WORK TO BE COMPLETED:
Exact reproduction required: the lines below from the line with "777 436 6.12" to the line with "87 512 18.72", both ends included, and no others.

SUPPLIED INFORMATION:

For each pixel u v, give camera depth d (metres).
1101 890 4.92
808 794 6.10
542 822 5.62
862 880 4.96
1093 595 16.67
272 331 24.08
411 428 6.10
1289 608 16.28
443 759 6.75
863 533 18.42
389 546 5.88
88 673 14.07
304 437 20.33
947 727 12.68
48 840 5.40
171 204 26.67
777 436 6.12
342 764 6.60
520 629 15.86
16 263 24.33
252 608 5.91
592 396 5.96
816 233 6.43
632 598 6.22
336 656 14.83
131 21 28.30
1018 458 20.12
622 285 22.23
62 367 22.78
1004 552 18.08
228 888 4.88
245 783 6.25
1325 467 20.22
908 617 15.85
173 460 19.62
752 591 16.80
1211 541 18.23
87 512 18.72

* * *

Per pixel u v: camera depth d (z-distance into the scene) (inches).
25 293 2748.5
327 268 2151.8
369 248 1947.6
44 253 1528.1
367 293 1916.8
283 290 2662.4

PROBLEM SOLUTION:
777 436 6.12
342 764 6.60
520 629 15.86
16 263 24.33
252 608 5.91
592 396 5.96
816 233 6.43
632 598 6.22
336 656 14.83
131 21 28.30
1018 458 20.12
622 285 22.23
62 367 22.78
1004 552 18.08
228 888 4.88
245 783 6.25
1325 467 20.22
908 617 15.85
173 460 19.62
752 591 16.80
1211 541 18.23
87 512 18.72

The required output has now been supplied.